LLM-based relevance assessment still can't replace human relevance assessment

The use of large language models (LLMs) for relevance assessment in information retrieval has gained significant attention, with recent studies suggesting that LLM-based judgments provide comparable evaluations to human judgments. Notably, based on TREC 2024 data, Upadhyay et al make a bold claim that LLM-based relevance assessments, such as those generated by the Umbrela system, can fully replace traditional human relevance assessments in TREC-style evaluations. This paper critically examines this claim, highlighting practical and theoretical limitations that undermine the validity of this conclusion. First, we question whether the evidence provided by Upadhyay et al. genuinely supports their claim, particularly when the test collection is intended to serve as a benchmark for future research innovations.Second, we submit a system deliberately crafted to exploit automatic evaluation metrics, demonstrating that it can achieve artificially inflated scores without truly improving retrieval quality. Third, we simulate the consequences of circularity by analyzing Kendall's tau correlations under the hypothetical scenario in which all systems adopt Umbrela as a final-stage re-ranker, illustrating how reliance on LLM-based assessments can distort system rankings. Theoretical challenges - including the inherent narcissism of LLMs, the risk of overfitting to LLM-based metrics, and the potential degradation of future LLM performance - that must be addressed before LLM-based relevance assessments can be considered a viable replacement for human judgments.
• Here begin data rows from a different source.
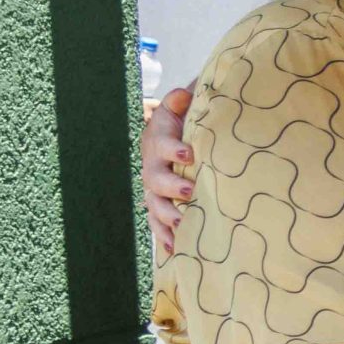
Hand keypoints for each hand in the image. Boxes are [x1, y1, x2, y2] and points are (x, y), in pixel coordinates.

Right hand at [142, 85, 193, 257]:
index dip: (173, 150)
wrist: (181, 137)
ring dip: (167, 216)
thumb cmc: (189, 122)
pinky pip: (157, 223)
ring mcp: (155, 189)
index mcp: (159, 140)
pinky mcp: (160, 205)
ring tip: (182, 225)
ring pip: (155, 204)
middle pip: (155, 178)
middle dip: (171, 186)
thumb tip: (183, 94)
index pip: (162, 144)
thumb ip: (184, 101)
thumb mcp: (187, 108)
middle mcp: (153, 166)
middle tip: (189, 192)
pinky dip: (164, 236)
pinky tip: (173, 250)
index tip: (189, 154)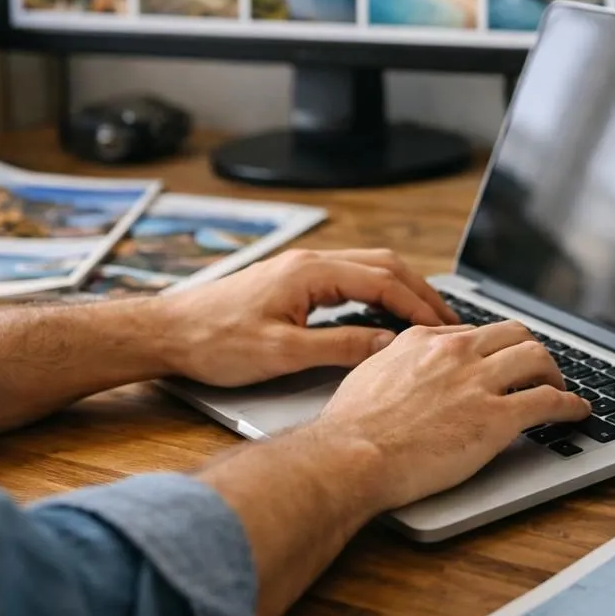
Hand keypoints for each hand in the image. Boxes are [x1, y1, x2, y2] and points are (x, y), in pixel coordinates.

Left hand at [156, 248, 459, 387]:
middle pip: (382, 265)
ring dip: (399, 288)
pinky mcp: (291, 282)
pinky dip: (376, 292)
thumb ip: (340, 347)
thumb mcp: (282, 353)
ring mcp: (300, 270)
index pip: (383, 280)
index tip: (443, 326)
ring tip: (424, 317)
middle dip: (419, 290)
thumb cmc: (215, 342)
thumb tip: (387, 347)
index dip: (418, 304)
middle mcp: (309, 262)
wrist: (167, 333)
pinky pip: (347, 277)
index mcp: (311, 272)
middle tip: (447, 320)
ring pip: (366, 268)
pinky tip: (382, 315)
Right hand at [314, 320, 590, 511]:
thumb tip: (402, 365)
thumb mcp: (369, 373)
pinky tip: (577, 411)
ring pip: (537, 358)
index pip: (475, 333)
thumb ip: (395, 361)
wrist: (352, 455)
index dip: (494, 349)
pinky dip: (570, 404)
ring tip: (560, 388)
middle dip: (530, 350)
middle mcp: (456, 352)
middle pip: (514, 334)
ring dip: (555, 373)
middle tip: (537, 370)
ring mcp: (478, 382)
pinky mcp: (497, 417)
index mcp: (425, 340)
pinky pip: (548, 401)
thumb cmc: (351, 427)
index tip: (500, 361)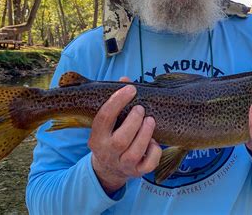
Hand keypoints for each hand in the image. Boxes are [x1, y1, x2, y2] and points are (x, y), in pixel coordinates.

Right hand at [88, 77, 161, 194]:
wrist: (108, 169)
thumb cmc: (111, 135)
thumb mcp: (108, 122)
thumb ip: (116, 101)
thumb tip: (125, 79)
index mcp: (97, 138)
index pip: (104, 118)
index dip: (117, 101)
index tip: (130, 88)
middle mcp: (108, 153)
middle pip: (120, 140)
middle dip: (134, 121)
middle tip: (141, 108)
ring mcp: (123, 165)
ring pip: (135, 152)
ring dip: (146, 133)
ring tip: (150, 120)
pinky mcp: (137, 172)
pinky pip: (148, 164)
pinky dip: (154, 151)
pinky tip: (153, 141)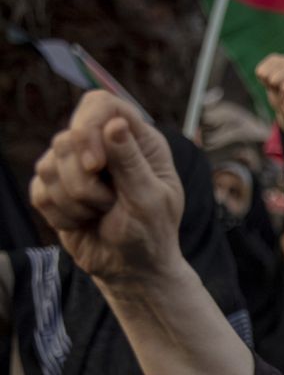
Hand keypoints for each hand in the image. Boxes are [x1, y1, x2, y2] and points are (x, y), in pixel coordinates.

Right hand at [29, 92, 184, 291]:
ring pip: (48, 165)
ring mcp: (76, 165)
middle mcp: (105, 145)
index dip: (88, 127)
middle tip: (111, 205)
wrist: (134, 270)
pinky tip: (85, 223)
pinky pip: (40, 191)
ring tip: (103, 214)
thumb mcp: (151, 201)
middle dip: (85, 182)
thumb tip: (115, 123)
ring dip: (76, 202)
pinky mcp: (55, 187)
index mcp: (138, 141)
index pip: (101, 104)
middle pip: (67, 139)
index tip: (94, 165)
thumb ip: (132, 163)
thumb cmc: (152, 235)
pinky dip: (63, 214)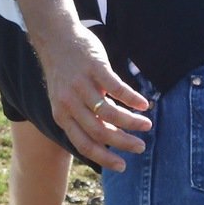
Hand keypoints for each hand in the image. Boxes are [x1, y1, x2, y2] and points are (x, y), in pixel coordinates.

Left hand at [37, 24, 151, 170]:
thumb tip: (108, 135)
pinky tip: (144, 104)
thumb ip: (84, 117)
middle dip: (122, 143)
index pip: (83, 144)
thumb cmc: (66, 73)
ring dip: (131, 122)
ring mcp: (82, 85)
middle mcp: (70, 103)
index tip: (122, 166)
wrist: (57, 39)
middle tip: (140, 147)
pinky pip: (117, 88)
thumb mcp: (67, 100)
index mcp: (62, 116)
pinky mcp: (94, 68)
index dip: (104, 157)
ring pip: (109, 113)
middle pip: (99, 132)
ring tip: (146, 125)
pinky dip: (132, 99)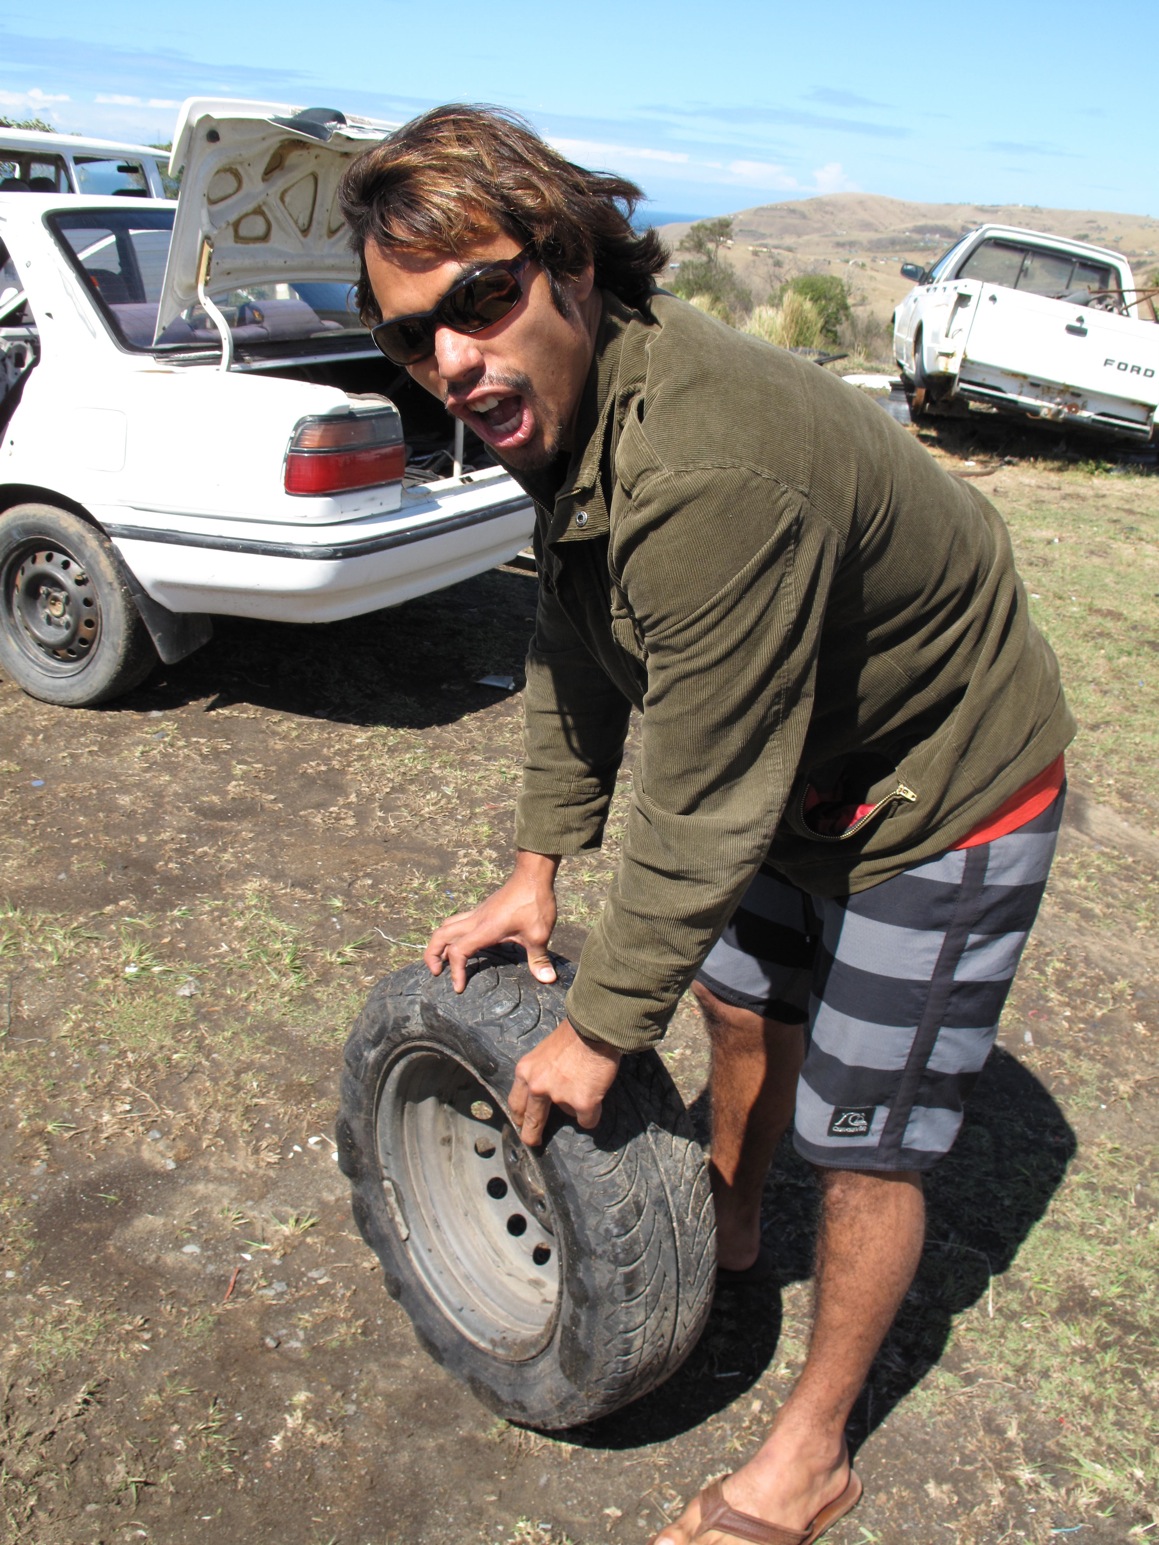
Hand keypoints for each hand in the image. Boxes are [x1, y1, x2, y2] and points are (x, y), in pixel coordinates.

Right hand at [424, 850, 559, 991]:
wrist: (532, 876)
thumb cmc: (534, 903)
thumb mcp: (539, 934)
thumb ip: (539, 958)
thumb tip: (548, 980)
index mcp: (485, 929)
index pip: (458, 951)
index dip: (455, 971)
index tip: (459, 987)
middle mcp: (475, 921)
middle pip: (440, 935)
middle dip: (432, 955)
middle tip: (436, 972)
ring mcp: (477, 914)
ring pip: (446, 926)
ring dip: (439, 943)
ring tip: (443, 960)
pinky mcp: (482, 910)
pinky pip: (458, 922)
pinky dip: (452, 934)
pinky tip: (464, 944)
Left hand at [509, 1018, 621, 1146]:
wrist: (594, 1028)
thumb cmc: (572, 1035)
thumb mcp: (543, 1053)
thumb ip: (540, 1073)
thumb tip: (548, 1092)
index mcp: (525, 1072)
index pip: (516, 1102)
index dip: (519, 1115)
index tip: (521, 1122)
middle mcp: (537, 1087)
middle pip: (531, 1120)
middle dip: (531, 1135)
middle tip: (533, 1142)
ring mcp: (559, 1096)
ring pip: (567, 1114)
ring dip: (576, 1106)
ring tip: (586, 1084)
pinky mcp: (582, 1103)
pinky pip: (588, 1120)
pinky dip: (593, 1114)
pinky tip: (597, 1095)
翻译：在信息检索领域，利用大语言模型（LLMs）进行相关性评估已引起广泛关注，近期研究表明基于LLM的判断可提供与人工判断相当的评估结果。值得注意的是，基于TREC 2024数据，Upadhyay等人提出了一项大胆主张：在TREC式评估中，基于LLM的相关性评估（如Umbrela系统生成的评估）可完全取代传统的人工相关性评估。本文对该主张进行批判性审视，指出其结论有效性所面临的实际与理论局限。首先，我们质疑Upadhyay等人提供的证据是否真正支持其主张，特别是在测试集旨在作为未来研究创新基准的情况下。其次，我们提交了一个专门为利用自动评估指标而设计的系统，证明其可在未真正提升检索质量的情况下获得虚高的评分。第三，我们通过分析所有系统均采用Umbrela作为最终阶段重排器的假设情境下的Kendall's tau相关系数，模拟循环论证可能导致的后果，阐明依赖基于LLM的评估如何扭曲系统排序。最后，我们讨论必须解决的理论挑战——包括LLMs固有的自恋性、对基于LLM指标过拟合的风险，以及未来LLM性能可能退化的问题——这些挑战均需在考虑将基于LLM的相关性评估作为人工判断的可行替代方案前予以充分考量。